Instructions for the task: Output a character-exact copy of the data, images removed.

Collected material:
^^^^^^^^^^^^^^^^

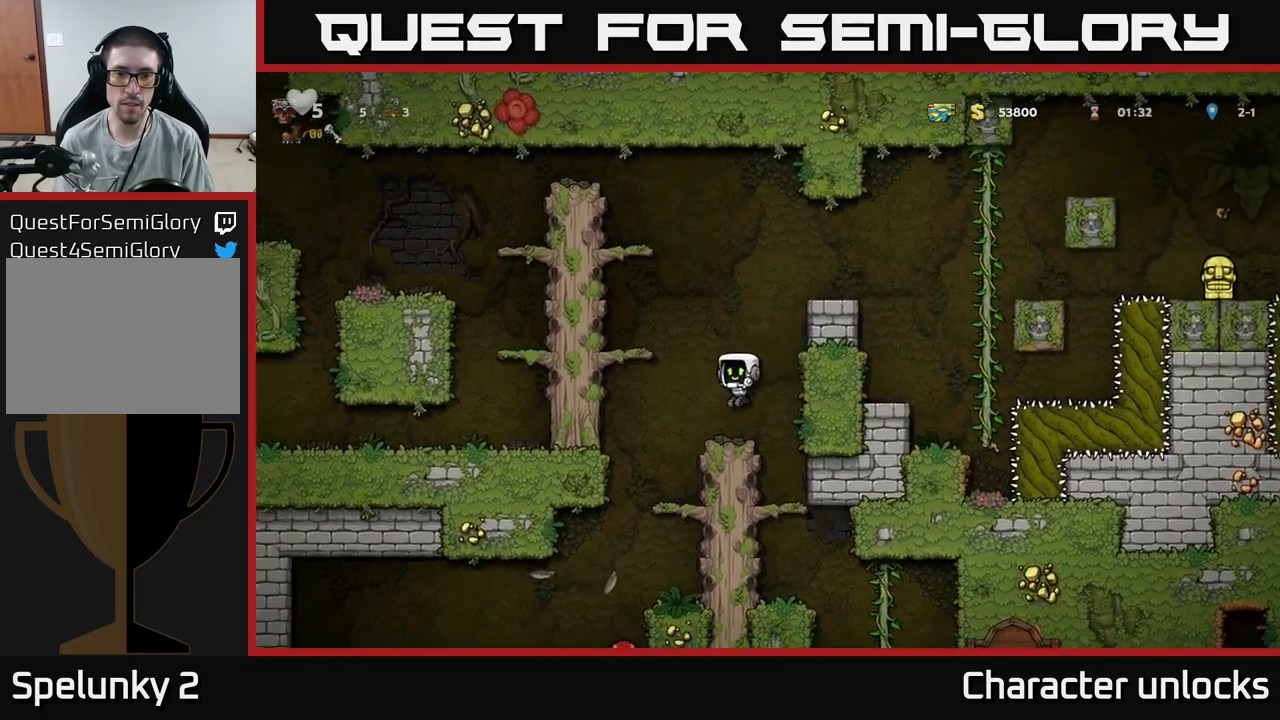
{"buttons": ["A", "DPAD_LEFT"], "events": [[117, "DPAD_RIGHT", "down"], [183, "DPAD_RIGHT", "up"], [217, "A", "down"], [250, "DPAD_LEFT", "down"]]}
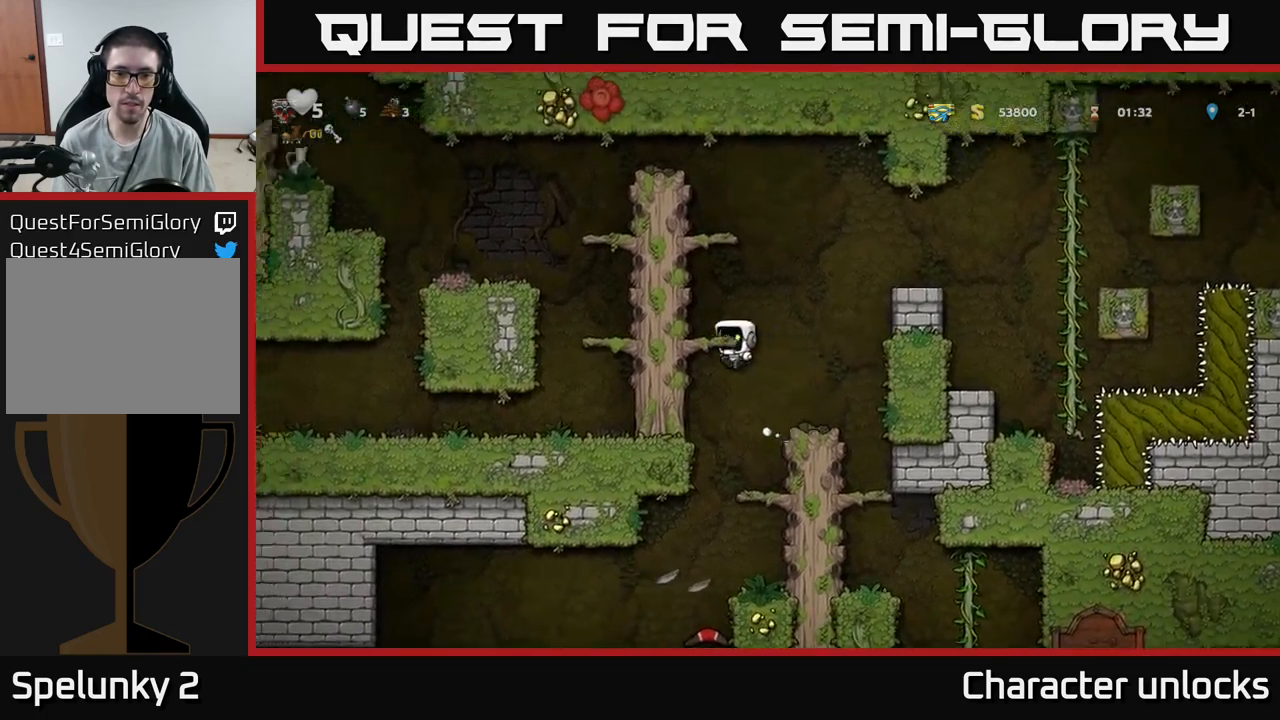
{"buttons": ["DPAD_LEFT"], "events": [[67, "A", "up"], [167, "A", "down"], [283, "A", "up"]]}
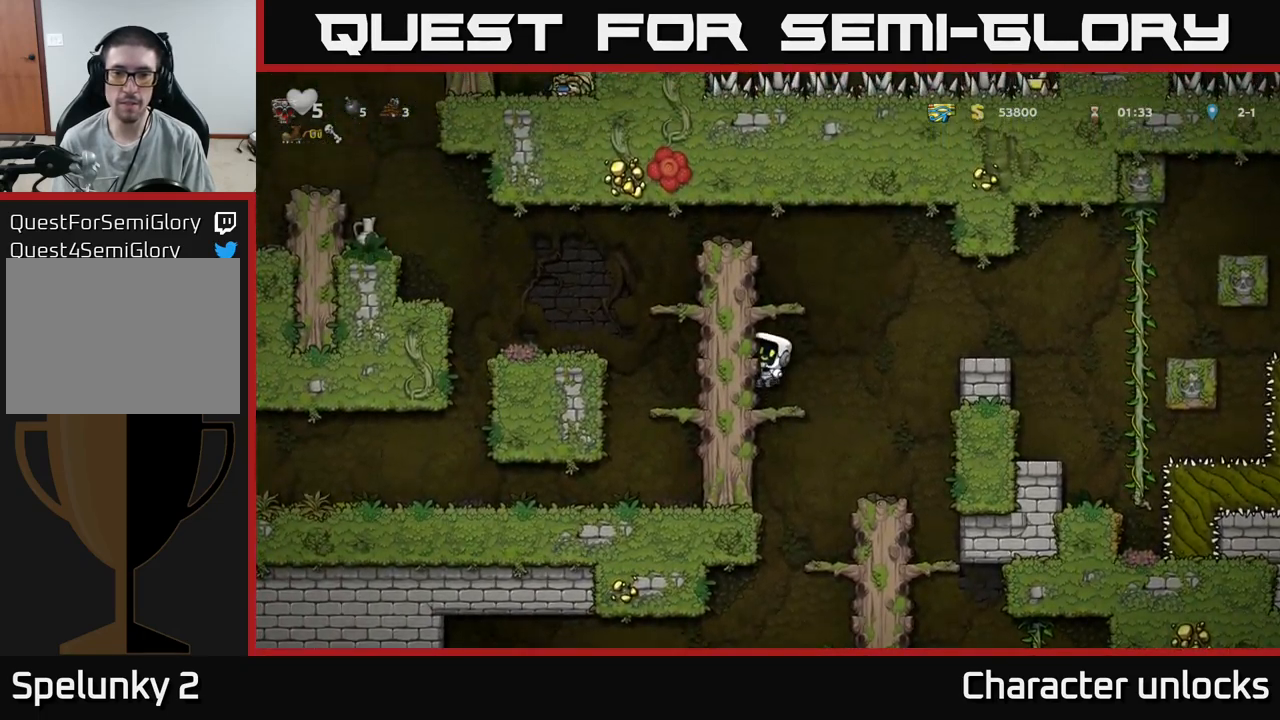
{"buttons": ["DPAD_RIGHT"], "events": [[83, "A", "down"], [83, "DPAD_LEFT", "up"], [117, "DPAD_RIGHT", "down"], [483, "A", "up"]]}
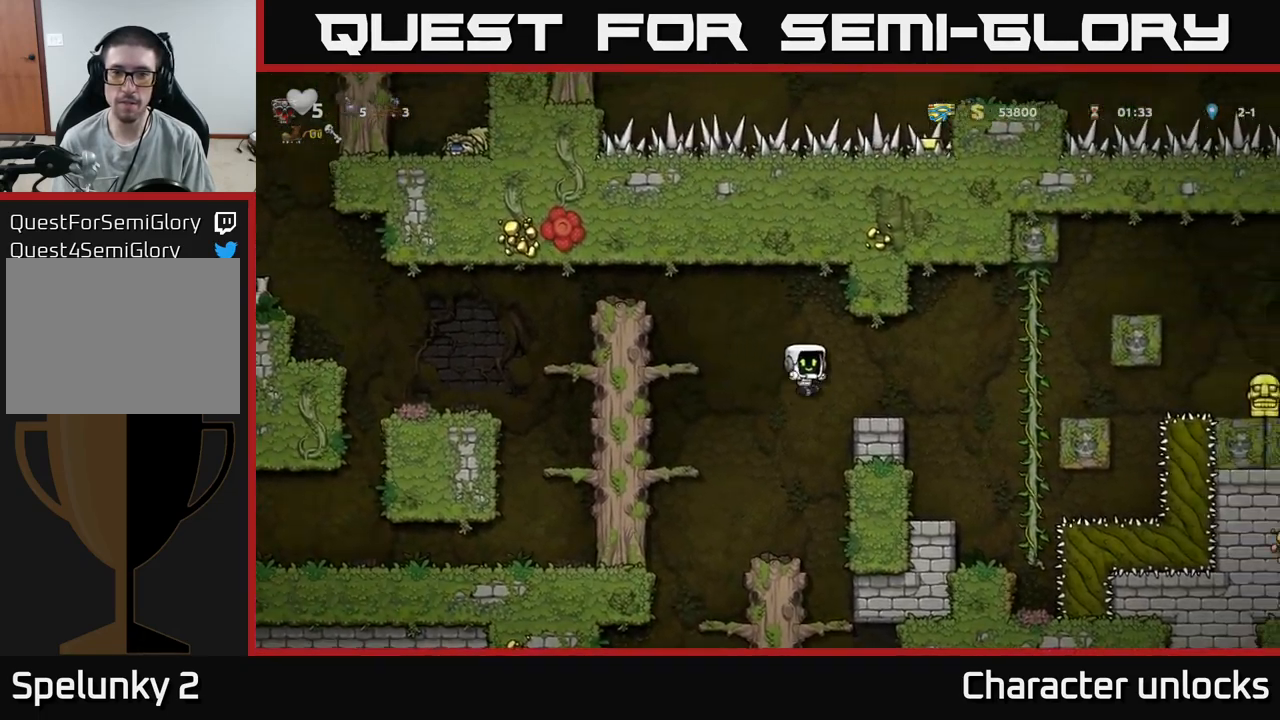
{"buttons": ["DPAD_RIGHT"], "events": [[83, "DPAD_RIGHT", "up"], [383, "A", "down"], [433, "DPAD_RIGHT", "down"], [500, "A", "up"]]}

^^^^^^^^^^^^^^^^

Reply:
{"buttons": ["A", "DPAD_LEFT"], "events": [[117, "DPAD_RIGHT", "down"], [183, "DPAD_RIGHT", "up"], [217, "A", "down"], [250, "DPAD_LEFT", "down"]]}
{"buttons": ["DPAD_LEFT"], "events": [[67, "A", "up"], [167, "A", "down"], [283, "A", "up"]]}
{"buttons": ["DPAD_RIGHT"], "events": [[83, "A", "down"], [83, "DPAD_LEFT", "up"], [117, "DPAD_RIGHT", "down"], [483, "A", "up"]]}
{"buttons": ["DPAD_RIGHT"], "events": [[83, "DPAD_RIGHT", "up"], [383, "A", "down"], [433, "DPAD_RIGHT", "down"], [500, "A", "up"]]}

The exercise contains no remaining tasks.